In Wirklichkeit wird sich jedes Lockern der Zero-Covid-Politik und selbst nur ein „Mitigationsansatz“, der die Zahl der Infektionen auf niedrigem Niveau halten will, als katastrophal für die chinesischen Massen erweisen. In einem am 11. März veröffentlichten Bericht des chinesischen Zentrums für Seuchenkontrolle und -prävention (CDC) wurden die Auswirkungen verschiedener Pandemieszenarien auf die Provinz Guangdong modelliert.
Die „Mitigations“- bzw.
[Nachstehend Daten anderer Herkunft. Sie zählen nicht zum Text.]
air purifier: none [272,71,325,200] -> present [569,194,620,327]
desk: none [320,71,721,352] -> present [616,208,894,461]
Folgenminderungsstrategie, die 50 Prozent des Reiseaufkommens vor der Pandemie und moderate Maßnahmen im Bereich der öffentlichen Gesundheit vorsieht, würde allein in Guangdong im Jahr 2022 zu schätzungsweise 55.205 Fällen und über 500 Todesfällen führen. Hochgerechnet auf ganz China würden im Jahr 2022 wahrscheinlich über 600.000 Menschen infiziert werden und über 5.500 Menschen sterben. Beim Szenario der „Koexistenz“, das der Strategie der „Herdenimmunität“ in den USA und in weiten Teilen Europas entspricht, würden allein im weiteren Verlauf des Jahres 2022 etwa 1,35 Millionen Menschen in China an Covid-19 sterben.
Solche Modellierungen mögen zwar nützlich sein, um abstrakte Vorhersagen zu treffen, sie können aber nicht die politische Bedeutung der Abkehr von der Zero-Covid-Strategie und der Annahme einer „Abschwächungsposition“ berücksichtigen. Sobald dieser fatale Schritt vollzogen ist, wird es sofort schwieriger, das Virus einzudämmen, und der Druck wird zunehmen, dem Lager der „Herdenimmunität“ vollständig nachzugeben.
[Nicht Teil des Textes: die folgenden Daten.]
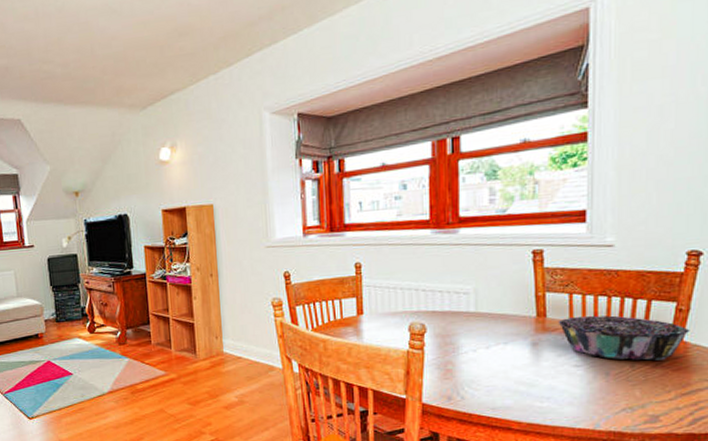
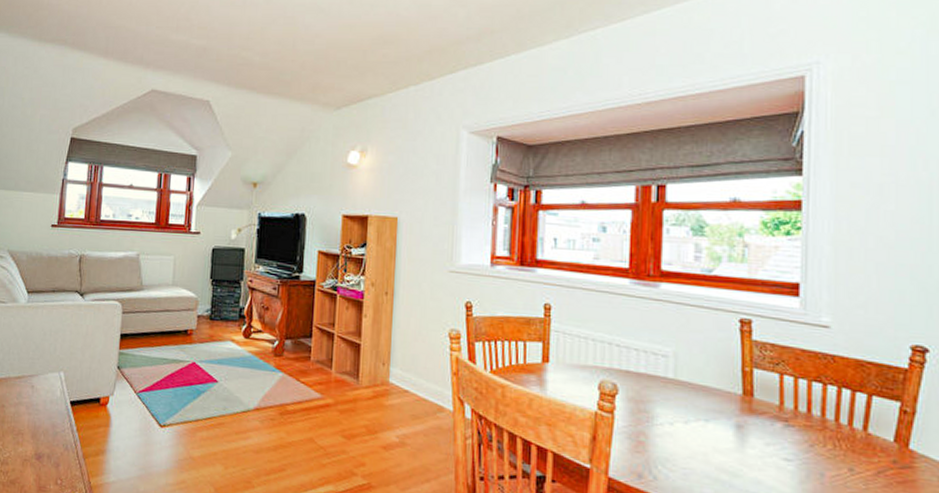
decorative bowl: present [558,315,690,361] -> none [766,401,917,468]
Der Druck, Zero Covid aufzugeben, muss von der chinesischen Arbeiterklasse überwunden werden, in Einheit mit den Arbeitern in allen Ländern, die danach streben, das unnötige Leiden und den Tod durch Covid-19 zu beenden. Die Erfahrungen in China unterstreichen die grundlegende Realität, dass es keine nationale Lösung für die Pandemie gibt.
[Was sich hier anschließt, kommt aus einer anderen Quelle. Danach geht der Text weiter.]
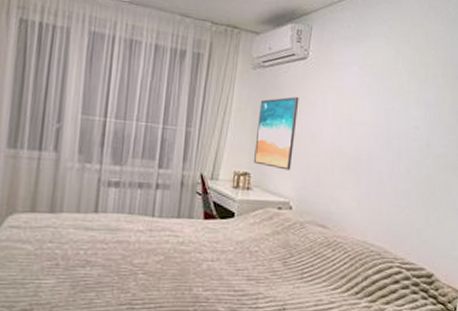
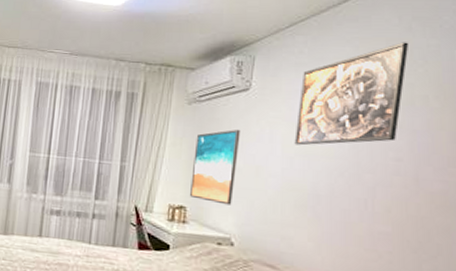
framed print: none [343,26,426,114] -> present [294,42,409,146]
Seit Februar 2020 hat die World Socialist Web Site kontinuierlich eine Strategie zur Mobilisierung der internationalen Arbeiterklasse in einer einheitlichen Bewegung zur Beseitigung von Covid-19 in allen Ländern ausgearbeitet, um die Pandemie ein für alle Mal zu stoppen. Jetzt, wo die Menschheit am Rande eines nuklearen Dritten Weltkriegs steht, muss der Kampf für die weltweite Eliminierung mit dem Aufbau einer Massenantikriegsbewegung verbunden werden.
Die dringende Notwendigkeit, diese einheitliche Anti-Kriegs- und Anti-Covid-19-Bewegung aufzubauen, kann nicht genug betont werden. Auf dem Spiel steht nicht allein die Gesundheit, sondern das Überleben der ganzen Menschheit. Die Zukunft hängt davon ab, dass das kapitalistische System gestürzt und durch den weltweiten Sozialismus ersetzt wird.